UC Law Journal


Contrary to earlier interpretations of the Age Discrimination in Employment Act, courts are currently allowing an employer to use age-correlated factors, such as seniority and high salary, to make unfavorable employment decisions. Most courts now hold that age-correlated factors are no longer probative at all of disparate treatment and that the disparate impact theory does not apply to the ADEA. Courts are thus allowing employers to use age-correlated factors to cut older workers from the workforce with impunity.

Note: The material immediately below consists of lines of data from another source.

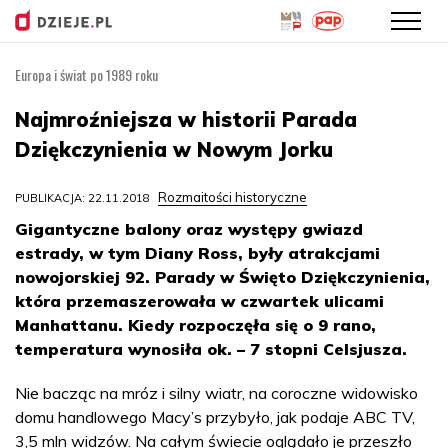
Europa i świat po 1989 roku
Przejdź
do
Najmroźniejsza w historii Parada
treści
Dziękczynienia w Nowym Jorku
Rozmaitości historyczne
PUBLIKACJA: 22.11.2018
Gigantyczne balony oraz występy gwiazd
estrady, w tym Diany Ross, były atrakcjami
nowojorskiej 92. Parady w Święto Dziękczynienia,
która przemaszerowała w czwartek ulicami
Manhattanu. Kiedy rozpoczęła się o 9 rano,
temperatura wynosiła ok. – 7 stopni Celsjusza.
Nie bacząc na mróz i silny wiatr, na coroczne widowisko
domu handlowego Macy’s przybyło, jak podaje ABC TV,
3,5 mln widzów. Na całym świecie oglądało je przeszło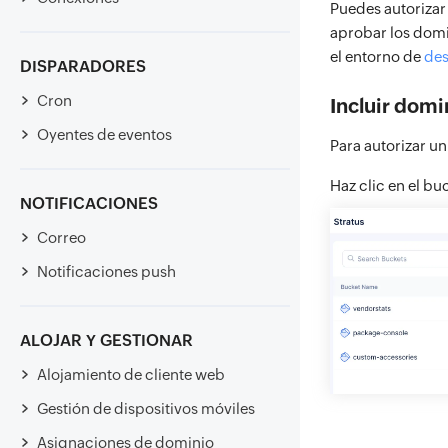
Puedes autorizar 
aprobar los domi
el entorno de
des
DISPARADORES
Cron
Incluir domi
Oyentes de eventos
Para autorizar u
Haz clic en el bu
NOTIFICACIONES
Correo
Notificaciones push
ALOJAR Y GESTIONAR
Alojamiento de cliente web
Gestión de dispositivos móviles
Asignaciones de dominio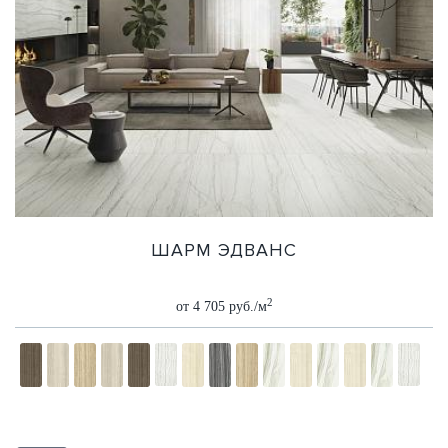
ШАРМ ЭДВАНС
2
от 4 705 руб./м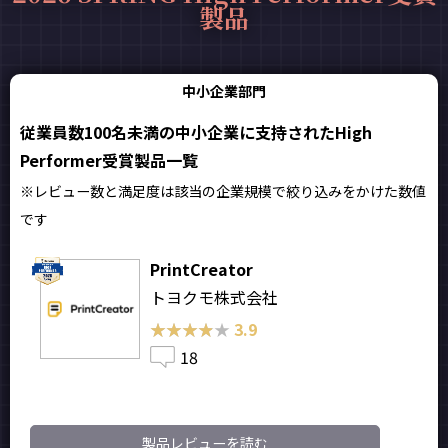
製品
中小企業部門
従業員数100名未満の中小企業に支持されたHigh
Performer受賞製品一覧
※レビュー数と満足度は該当の企業規模で絞り込みをかけた数値
です
PrintCreator
トヨクモ株式会社
★★★★★
★★★★★
3.9
18
製品レビューを読む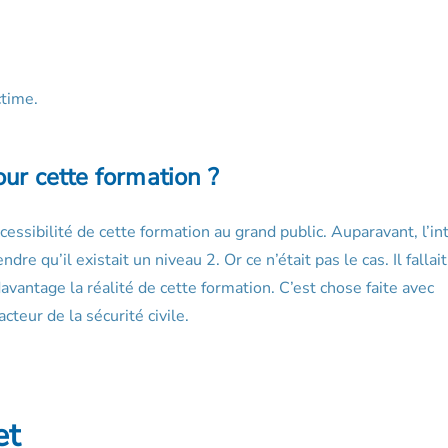
ctime.
ur cette formation ?
essibilité de cette formation au grand public. Auparavant, l’int
re qu’il existait un niveau 2. Or ce n’était pas le cas. Il fallai
avantage la réalité de cette formation. C’est chose faite avec
cteur de la sécurité civile.
et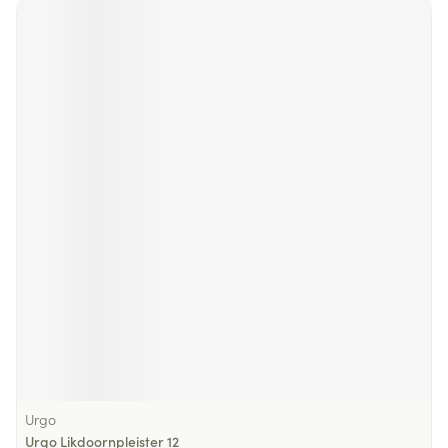
Urgo
Urgo Likdoornpleister 12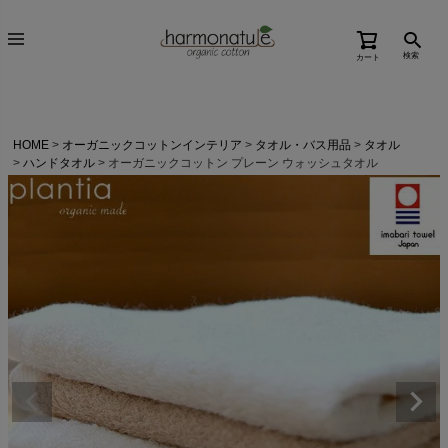
検索
カート
HOME
オーガニックコットンインテリア
タオル・バス用品
タオル
ハンドタオル
オーガニックコットン プレーン ウォッシュタオル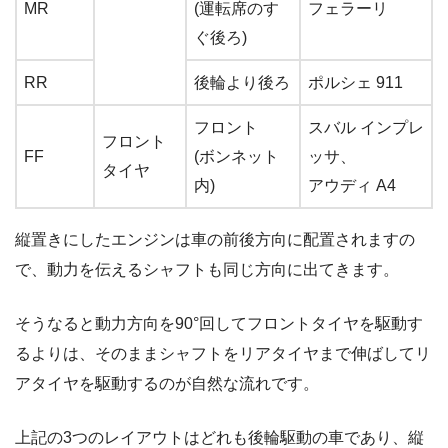
MR
(運転席のす
フェラーリ
ぐ後ろ)
RR
後輪より後ろ
ポルシェ 911
フロント
スバル インプレ
フロント
FF
(ボンネット
ッサ、
タイヤ
内)
アウディ A4
縦置きにしたエンジンは車の前後方向に配置されますの
で、動力を伝えるシャフトも同じ方向に出てきます。
そうなると動力方向を90°回してフロントタイヤを駆動す
るよりは、そのままシャフトをリアタイヤまで伸ばしてリ
アタイヤを駆動するのが自然な流れです。
上記の3つのレイアウトはどれも後輪駆動の車であり、縦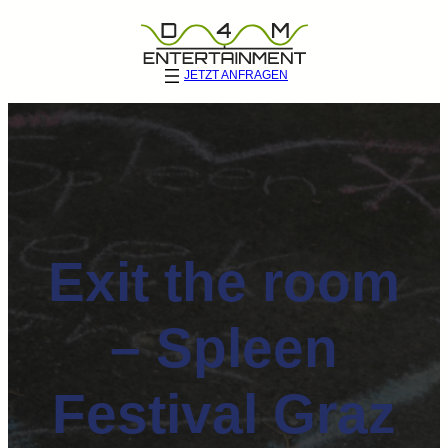
JETZT ANFRAGEN
Exit the room
– Spleen
Festival Graz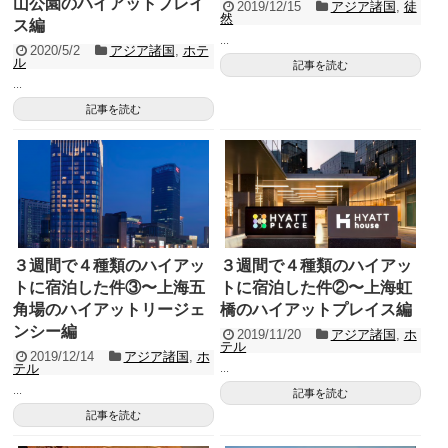
山公園のハイアットプレイ
2019/12/15
アジア諸国
,
徒
然
ス編
...
2020/5/2
アジア諸国
,
ホテ
ル
記事を読む
...
記事を読む
３週間で４種類のハイアッ
３週間で４種類のハイアッ
トに宿泊した件③〜上海五
トに宿泊した件②〜上海虹
角場のハイアットリージェ
橋のハイアットプレイス編
ンシー編
2019/11/20
アジア諸国
,
ホ
テル
2019/12/14
アジア諸国
,
ホ
テル
...
...
記事を読む
記事を読む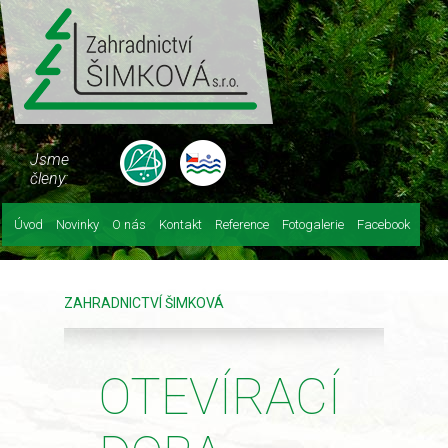
Jsme
členy:
Úvod
Novinky
O nás
Kontakt
Reference
Fotogalerie
Facebook
ZAHRADNICTVÍ ŠIMKOVÁ
OTEVÍRACÍ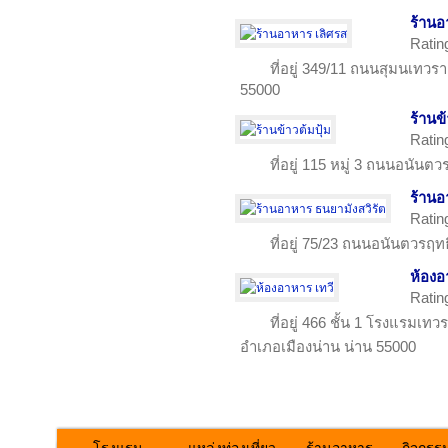
ร้านอ
Ratin
ที่อยู่ 349/11 ถนนสุมนเทวร
55000
ร้านข้
Ratin
ที่อยู่ 115 หมู่ 3 ถนนอนันต
ร้านอ
Ratin
ที่อยู่ 75/23 ถนนอนันตวรฤทธ
ห้องอ
Ratin
ที่อยู่ 466 ชั้น 1 โรงแรม
อำเภอเมืองน่าน น่าน 55000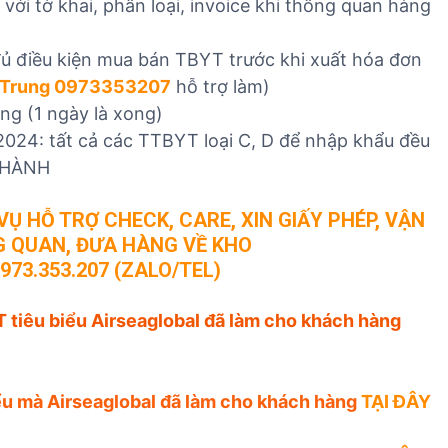
ới tờ khai, phân loại, invoice khi thông quan hàng
ủ điều kiện mua bán TBYT trước khi xuất hóa đơn
Trung 0973353207
hỗ trợ làm)
ờng (1 ngày là xong)
2024: tất cả các TTBYT loại C, D để nhập khẩu đều
 HÀNH
Ụ HỖ TRỢ CHECK, CARE, XIN GIẤY PHÉP, VẬN
 QUAN, ĐƯA HÀNG VỀ KHO
973.353.207 (ZALO/TEL)
 tiêu biểu Airseaglobal đã làm cho khách hàng
iểu mà Airseaglobal đã làm cho khách hàng
TẠI ĐÂY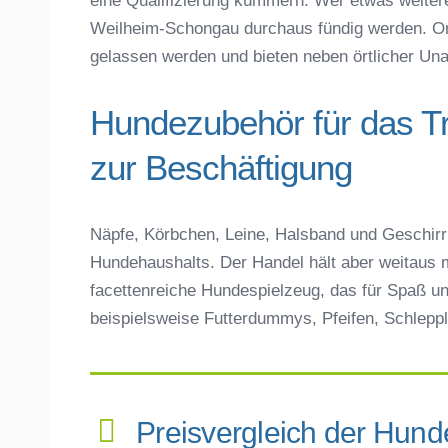
eine Qualifizierung kümmern. Wer etwas weiter
Weilheim-Schongau durchaus fündig werden. Onl
gelassen werden und bieten neben örtlicher Unabh
Hundezubehör für das T
zur Beschäftigung
Näpfe, Körbchen, Leine, Halsband und Geschirr 
Hundehaushalts. Der Handel hält aber weitaus m
facettenreiche Hundespielzeug, das für Spaß un
beispielsweise Futterdummys, Pfeifen, Schleppl
Preisvergleich der Hund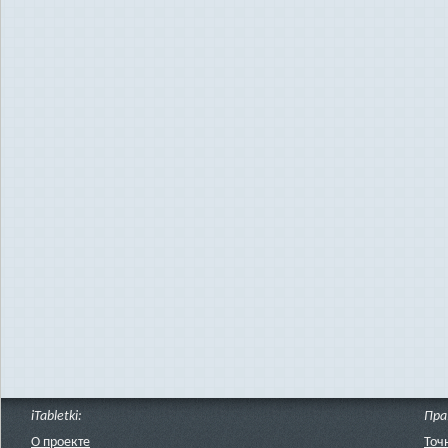
iTabletki:
Пра
О проекте
Точ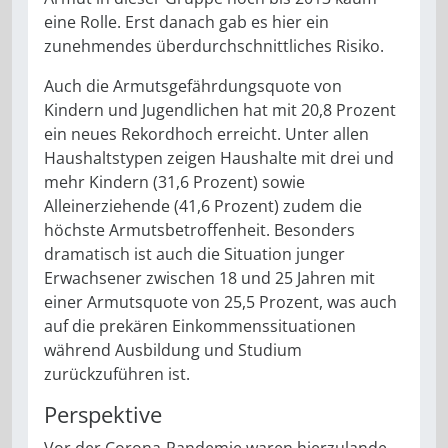
eine Rolle. Erst danach gab es hier ein
zunehmendes überdurchschnittliches Risiko.
Auch die Armutsgefährdungsquote von
Kindern und Jugendlichen hat mit 20,8 Prozent
ein neues Rekordhoch erreicht. Unter allen
Haushaltstypen zeigen Haushalte mit drei und
mehr Kindern (31,6 Prozent) sowie
Alleinerziehende (41,6 Prozent) zudem die
höchste Armutsbetroffenheit. Besonders
dramatisch ist auch die Situation junger
Erwachsener zwischen 18 und 25 Jahren mit
einer Armutsquote von 25,5 Prozent, was auch
auf die prekären Einkommenssituationen
während Ausbildung und Studium
zurückzuführen ist.
Perspektive
Vor der Corona-Pandemie waren hierzulande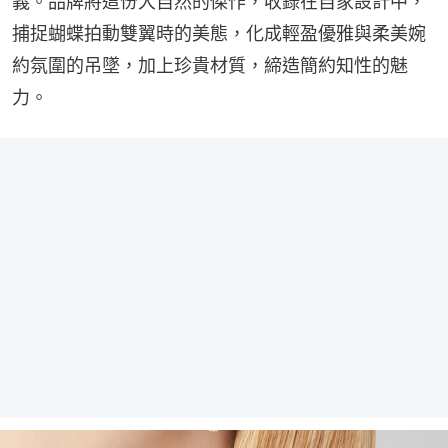
義。品牌將這份大自然的傑作，收錄在自家設計中，
捕捉蝴蝶拍動雙翼時的美態，化成輕盈優雅與柔美婉
約氛圍的吊墜，加上珍貴材質，締造簡約知性的魅
力。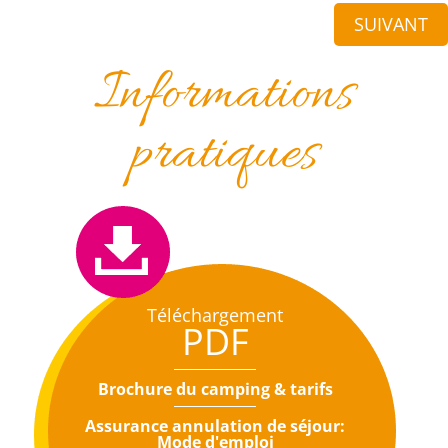
SUIVANT
Informations
pratiques
Téléchargement
PDF
Brochure du camping & tarifs
Assurance annulation de séjour:
Mode d'emploi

This article proposes a solution containing two components that, working together, could help deter the unjustified use of agecorrelated factors that exclude older workers from the workforce. These components are (1) application of the disparate impact theory to the ADEA and (2) proper interpretation and application of the ADEA's "reasonable factors other than age" [RFOA] defense. The first component requires courts to apply the disparate impact theory to the ADEA, and thereby force the employer to justify the use of an age-correlated factor that would have a disparate impact on older workers. The employer's justification would implicate the second component of the solution, the ADEA's RFOA defense. Whether the case is based on disparate impact or disparate treatment, the employer should be required to bear the burden of persuasion that the use of an agecorrelated factor that selects out older workers, such as high salary, is justified as a "reasonable factor other than age." The Supreme Court has recently granted certiorari to decide whether the disparate impact theory applies to the ADEA; consequently, whether the ADEA can be resurrected as a viable vehicle for protecting older workers will soon be authoritatively determined. These legal issues, at bottom, ask whether we want a society in which older workers are disposable or, rather, valued.